-------- DATA LISTING

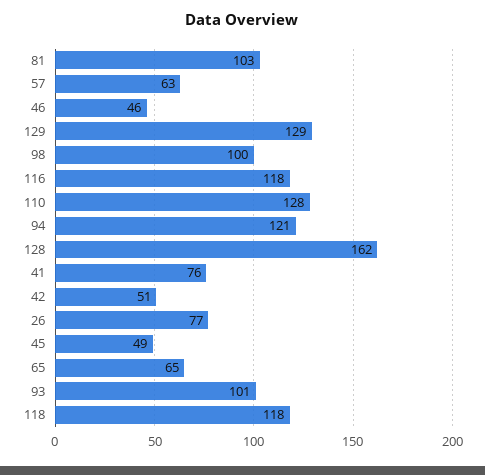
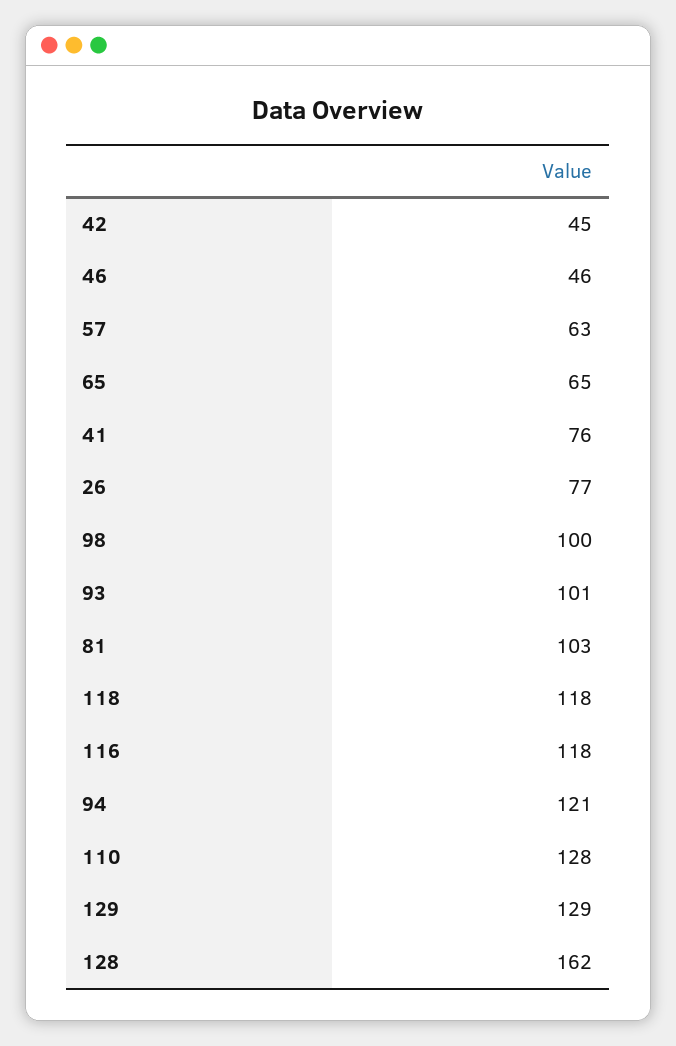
  {
    "81": 103,
    "57": 63,
    "46": 46,
    "129": 129,
    "98": 100,
    "116": 118,
    "110": 128,
    "94": 121,
    "128": 162,
    "41": 76,
-   "42": 51,
+   "42": 45,
    "26": 77,
-   "45": 49,
    "65": 65,
    "93": 101,
    "118": 118
  }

----------------

**WORK ORDER:** Leaving the pictures out, output all of the listing exactly.

**EXERCISE ANSWER:**
  {
    "81": 103,
    "57": 63,
    "46": 46,
    "129": 129,
    "98": 100,
    "116": 118,
    "110": 128,
    "94": 121,
    "128": 162,
    "41": 76,
-   "42": 51,
+   "42": 45,
    "26": 77,
-   "45": 49,
    "65": 65,
    "93": 101,
    "118": 118
  }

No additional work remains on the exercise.